Report on the key features of the Group’s internal control and risk management system with regard to accounting procedures

      Pursuant to Section 243a (2) Austrian Commercial Code (Unternehmensgesetzbuch – UGB), Austrian companies whose shares are traded on a regulated market must describe the key features of their internal control and risk management system with regard to accounting procedures in their management reports.

      Section 82 Austrian Stock Corporation Act (Aktiengesetz – AktG) requires the Management Board to establish a suitable internal control and risk management system for accounting procedures. The Management Board of voestalpine AG has adopted relevant guidelines that are binding on the entire Group. In line with the voestalpine Group’s decentralized structure, the local management of each Group company is obliged to establish and shape an internal control and risk management system for accounting procedures that meets the requirements of that individual company and ensures compliance with the relevant, existing Group-wide guidelines and regulations.

      The entire process, from procurement to payment, is subject to strict and unified Group-wide guidelines that are designed to reduce the risks associated with the business processes to a minimum. These Group guidelines set forth measures and rules for avoiding risk, such as the strict separation of functions, signature authority rules, and, in particular, signing authorizations for payments that apply only collectively and are limited to only a few individuals (four-eyes principle). In this context, control measures related to IT security are a cornerstone of the internal control system (ICS). Issuing IT authorizations restrictively supports the separation and/or segmentation of sensitive activities. The accounting in the individual Group companies is largely carried out using SAP software. The reliability of these SAP systems is guaranteed by automated business process controls that are built into the system as well as by other methods. Reports on critical authorizations and authorization conflicts are generated in an automated process.

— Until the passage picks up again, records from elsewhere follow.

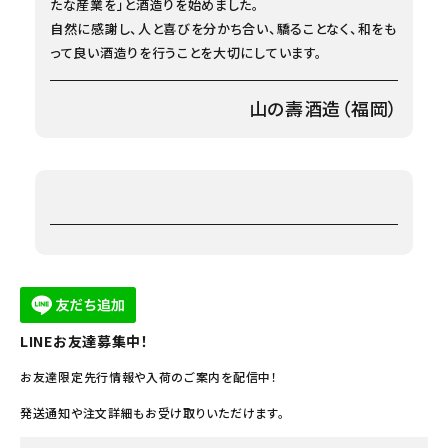
たな産業を」と酒造りを始めました。
自然に感謝し、人と喜びを分かち合い、驕ることなく、和をも
って良い酒造りを行うことを大切にしています。
山の壽酒造（福岡）
LINEお友達募集中！
お友達限定先行情報や入荷のご案内を配信中！
発送通知や注文詳細もお受け取りいただけます。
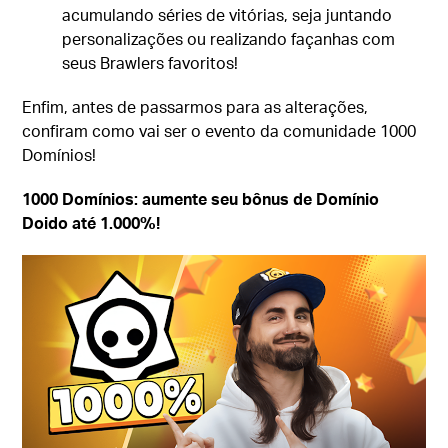
acumulando séries de vitórias, seja juntando
personalizações ou realizando façanhas com
seus Brawlers favoritos!
Enfim, antes de passarmos para as alterações,
confiram como vai ser o evento da comunidade 1000
Domínios!
1000 Domínios: aumente seu bônus de Domínio
Doido até 1.000%!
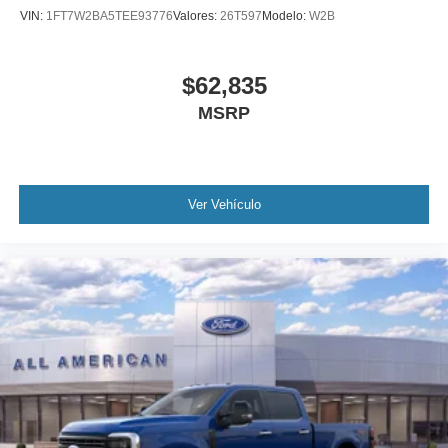
VIN:
1FT7W2BA5TEE93776
Valores:
26T597
Modelo:
W2B
$62,835
MSRP
Ver Vehículo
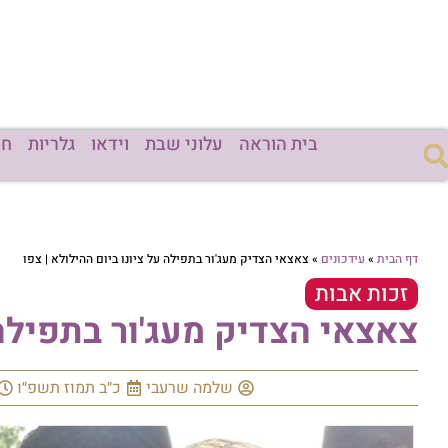
בית הוראה
עלוני שבת
וידאו
גלריות
חד
דף הבית
»
עידכונים
»
צאצאי הצדיק מעג'ור בתפילה על ציונו ביום ההילולא | צפו
זכות אבות
צאצאי הצדיק מעג'ור בתפילה 
שלמה שרעבי
כ״ב תמוז תשפ״ו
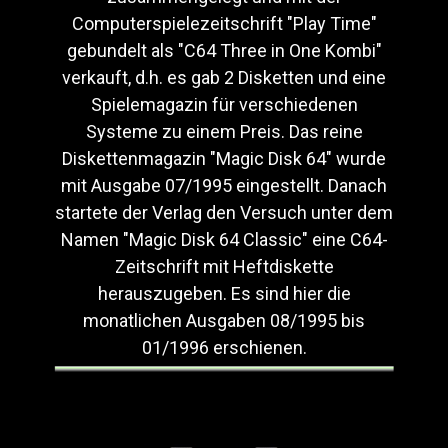
Computerspielezeitschrift "Play Time"
gebundelt als "C64 Three in One Kombi"
verkauft, d.h. es gab 2 Disketten und eine
Spielemagazin für verschiedenen
Systeme zu einem Preis. Das reine
Diskettenmagazin "Magic Disk 64" wurde
mit Ausgabe 07/1995 eingestellt. Danach
startete der Verlag den Versuch unter dem
Namen "Magic Disk 64 Classic" eine C64-
Zeitschrift mit Heftdiskette
herauszugeben. Es sind hier die
monatlichen Ausgaben 08/1995 bis
01/1996 erschienen.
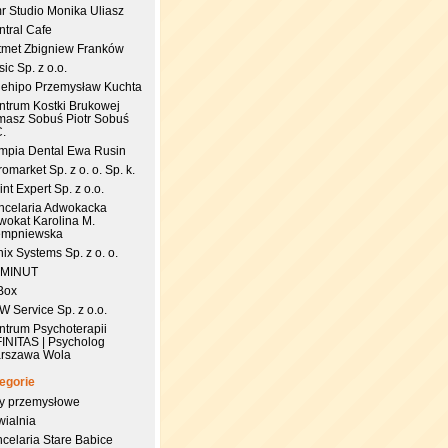
r Studio Monika Uliasz
ntral Cafe
tmet Zbigniew Franków
ic Sp. z o.o.
uehipo Przemysław Kuchta
ntrum Kostki Brukowej
masz Sobuś Piotr Sobuś
C.
impia Dental Ewa Rusin
omarket Sp. z o. o. Sp. k.
nt Expert Sp. z o.o.
ncelaria Adwokacka
wokat Karolina M.
empniewska
ix Systems Sp. z o. o.
 MINUT
Box
 Service Sp. z o.o.
ntrum Psychoterapii
FINITAS | Psycholog
rszawa Wola
egorie
try przemysłowe
wialnia
celaria Stare Babice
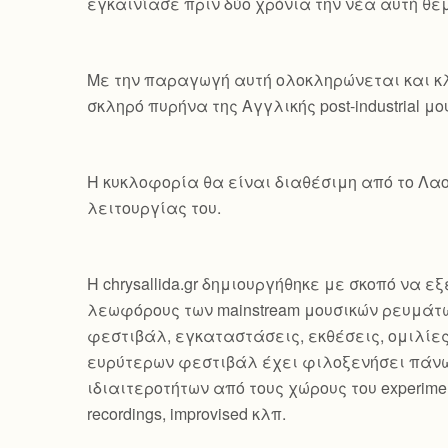
εγκαινίασε πριν δύο χρόνια την νέα αυτή θεμα
Με την παραγωγή αυτή ολοκληρώνεται και κλ
σκληρό πυρήνα της Αγγλικής post-industrial μο
Η κυκλοφορία θα είναι διαθέσιμη από το Λαο
λειτουργίας του.
Η chrysallida.gr δημιουργήθηκε με σκοπό να 
λεωφόρους των mainstream μουσικών ρευμάτω
φεστιβάλ, εγκαταστάσεις, εκθέσεις, ομιλίε
ευρύτερων φεστιβάλ έχει φιλοξενήσει πάνω
ιδιαιτεροτήτων από τους χώρους του experimental, 
recordings, improvised κλπ.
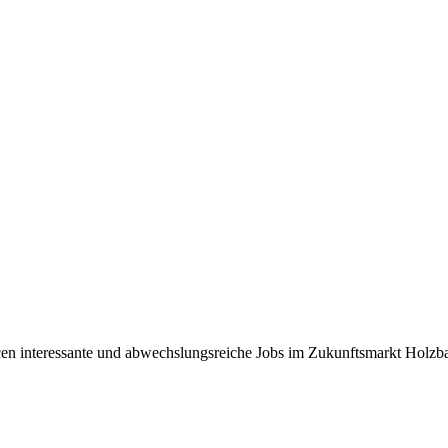
ncen interessante und abwechslungsreiche Jobs im Zukunftsmarkt Holz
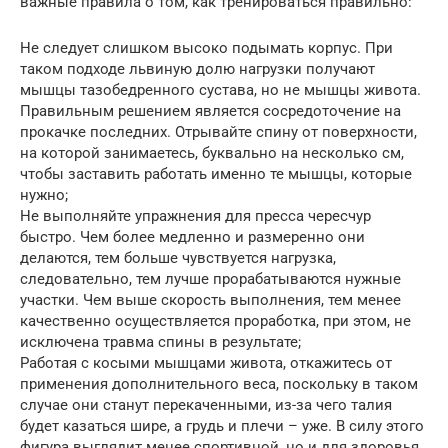
важные правила о том, как тренироваться правильно:
Не следует слишком высоко подымать корпус. При
таком подходе львиную долю нагрузки получают
мышцы тазобедренного сустава, но не мышцы живота.
Правильным решением является сосредоточение на
прокачке последних. Отрывайте спину от поверхности,
на которой занимаетесь, буквально на несколько см,
чтобы заставить работать именно те мышцы, которые
нужно;
Не выполняйте упражнения для пресса чересчур
быстро. Чем более медленно и размеренно они
делаются, тем больше чувствуется нагрузка,
следовательно, тем лучше прорабатываются нужные
участки. Чем выше скорость выполнения, тем менее
качественно осуществляется проработка, при этом, не
исключена травма спины в результате;
Работая с косыми мышцами живота, откажитесь от
применения дополнительного веса, поскольку в таком
случае они станут перекаченными, из-за чего талия
будет казаться шире, а грудь и плечи – уже. В силу этого
фигура выглядит менее спортивной, но и для здоровья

      To prepare the consolidated financial statements, the data pertaining to fully consolidated entities is transferred to the unified Group consolidation and reporting system. Group-wide accounting policies applicable to the recording, posting, and recognition of business transactions are governed by the voestalpine Consolidated Financial Statements Manual and are binding on all Group companies. Automatic controls built into the reporting and consolidation system, along with numerous manual reviews, have been put in place to avoid material misstatements to the greatest extent possible. These controls range from management reviews and discussions of the net profit/loss for the reporting period all the way to the specific reconciliation of accounts. voestalpine AG’s Controlling Manual contains a summarizing presentation of how the accounting system is organized. The accounting and controlling departments of the individual Group companies submit monthly reports containing key performance indicators (KPIs) to their own managing directors and to the management boards of the respective divisions and, upon approval, to the holding company’s Corporate Accounting & Reporting department to be aggregated, consolidated, and reported to the Group Management Board. Additional information, such as detailed target/performance comparisons, is prepared in a similar process as part of quarterly reporting. Quarterly reports are submitted to the supervisory board, board, or advisory board of the given Group company, and a consolidated report is submitted to the Supervisory Board of voestalpine AG.

      Besides operational risks, the accounting system is also subject to Group risk management. In this context, possible accounting risks are analyzed on a regular basis, and measures to avoid them are taken. The focus is on those risks that are regarded as fundamental to the given company’s activities. Compliance with the ICS, including the required quality standards, is monitored continuously by way of audits at the Group company level. Internal Audit works closely with the appropriate management board members and managing directors. It reports directly to the Chairman of the Management Board of voestalpine AG and submits reports periodically to the Group Management Board and, subsequently, to the Audit Committee of the Supervisory Board of voestalpine AG.